Could anyone help me understand how to reproduce the pp_check() plots and/or where I’m going wrong?

2 Likes

I think I’ve found at least part of the difference, if I manually work through creating counts with the expected predicted probabilities, I get much closer to the automatic plot:

med_epred <- as.data.frame(apply(posterior_epred(Modality_Ord_Complete_MV_Mod_Const_Thresh, newdata = Modality_Ord_Full %>%
                                                         select(Subject, Condition, Category, Token, Pitch.c, Intensity.c, Valence) %>%
                                                         na.omit(),
                                                 re_formula = NULL,
                                                 resp = "Valence",
                                                nsamples = 10),
                              c(2,3),
                              median)) %>%
        mutate(Subject = Modality_Ord_Full %>%
                       pull(Subject),
               Token = Modality_Ord_Full %>%
                       pull(Token)) %>%
        pivot_longer(cols = 1:9,names_to = "Rating", values_to = "Pred_Prob")

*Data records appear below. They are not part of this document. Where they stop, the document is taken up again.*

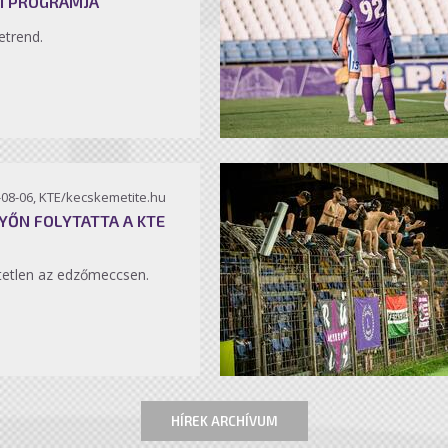
I PROGRAMJA
etrend.
-08-06, KTE/kecskemetite.hu
YŐN FOLYTATTA A KTE
etlen az edzőmeccsen.
HÍREK ARCHÍVUM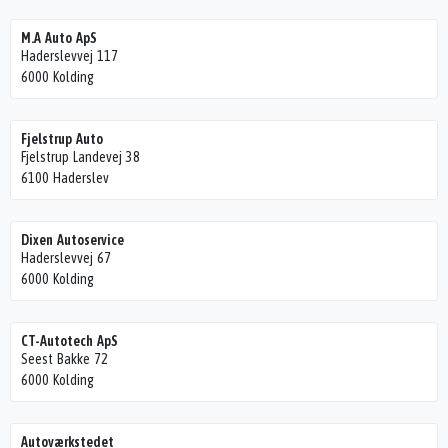
M.A Auto ApS
Haderslevvej 117
6000 Kolding
Fjelstrup Auto
Fjelstrup Landevej 38
6100 Haderslev
Dixen Autoservice
Haderslevvej 67
6000 Kolding
CT-Autotech ApS
Seest Bakke 72
6000 Kolding
Autoværkstedet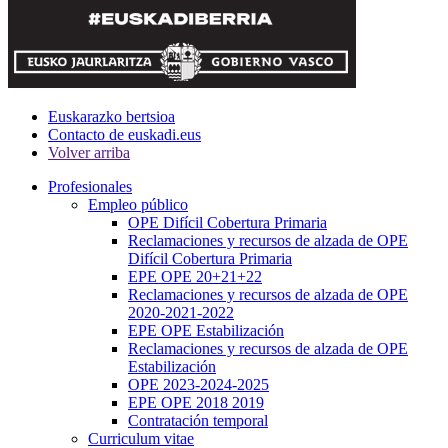
Euskarazko bertsioa
Contacto de euskadi.eus
Volver arriba
Profesionales
Empleo público
OPE Difícil Cobertura Primaria
Reclamaciones y recursos de alzada de OPE
Difícil Cobertura Primaria
EPE OPE 20+21+22
Reclamaciones y recursos de alzada de OPE
2020-2021-2022
EPE OPE Estabilización
Reclamaciones y recursos de alzada de OPE
Estabilización
OPE 2023-2024-2025
EPE OPE 2018 2019
Contratación temporal
Curriculum vitae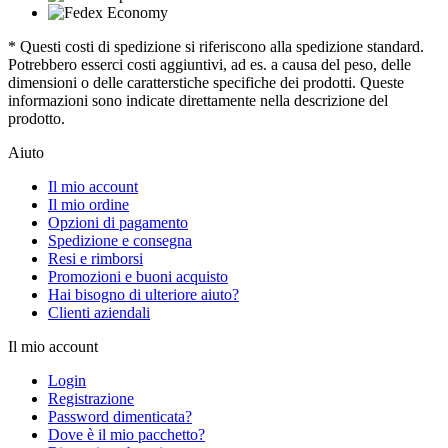
* Questi costi di spedizione si riferiscono alla spedizione standard.
Potrebbero esserci costi aggiuntivi, ad es. a causa del peso, delle
dimensioni o delle caratterstiche specifiche dei prodotti. Queste
informazioni sono indicate direttamente nella descrizione del
prodotto.
Aiuto
Il mio account
Il mio ordine
Opzioni di pagamento
Spedizione e consegna
Resi e rimborsi
Promozioni e buoni acquisto
Hai bisogno di ulteriore aiuto?
Clienti aziendali
Il mio account
Login
Registrazione
Password dimenticata?
Dove è il mio pacchetto?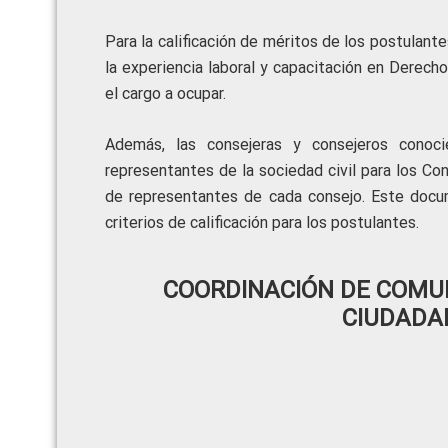
Para la calificación de méritos de los postulante
la experiencia laboral y capacitación en Derech
el cargo a ocupar.
Además, las consejeras y consejeros conoc
representantes de la sociedad civil para los Con
de representantes de cada consejo. Este docu
criterios de calificación para los postulantes.
COORDINACIÓN DE COMUN
CIUDADA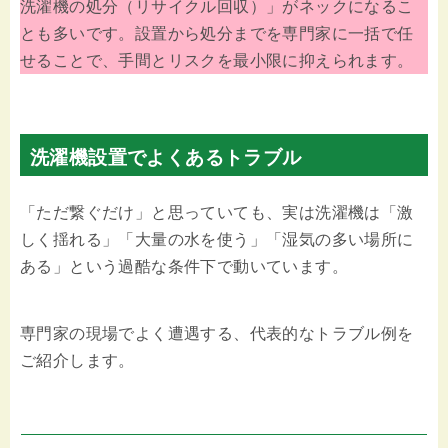
洗濯機の処分（リサイクル回収）」がネックになるこ
とも多いです。設置から処分までを専門家に一括で任
せることで、手間とリスクを最小限に抑えられます。
洗濯機設置でよくあるトラブル
「ただ繋ぐだけ」と思っていても、実は洗濯機は「激
しく揺れる」「大量の水を使う」「湿気の多い場所に
ある」という過酷な条件下で動いています。
専門家の現場でよく遭遇する、代表的なトラブル例を
ご紹介します。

Rating_Counts <- Modality_Ord_Full %>%
        #filter(Condition == "AO") %>%
        group_by(Token) %>%
        summarize(Count = n())
        

Epred_Counts <- left_join(med_epred,
                          Rating_Counts,
                          by = "Token") %>%
        mutate(Pred_Count = Pred_Prob*Count) %>%
        group_by(Token, Rating) %>%
        summarize(Pred_Count = median(Pred_Count))

1 Like

Sorry that we didn’t react sooner - your new plot looks to me identical to the “official” pp_check, so if I understand it correctly you did resolve the issue. Or is there something you still need help with?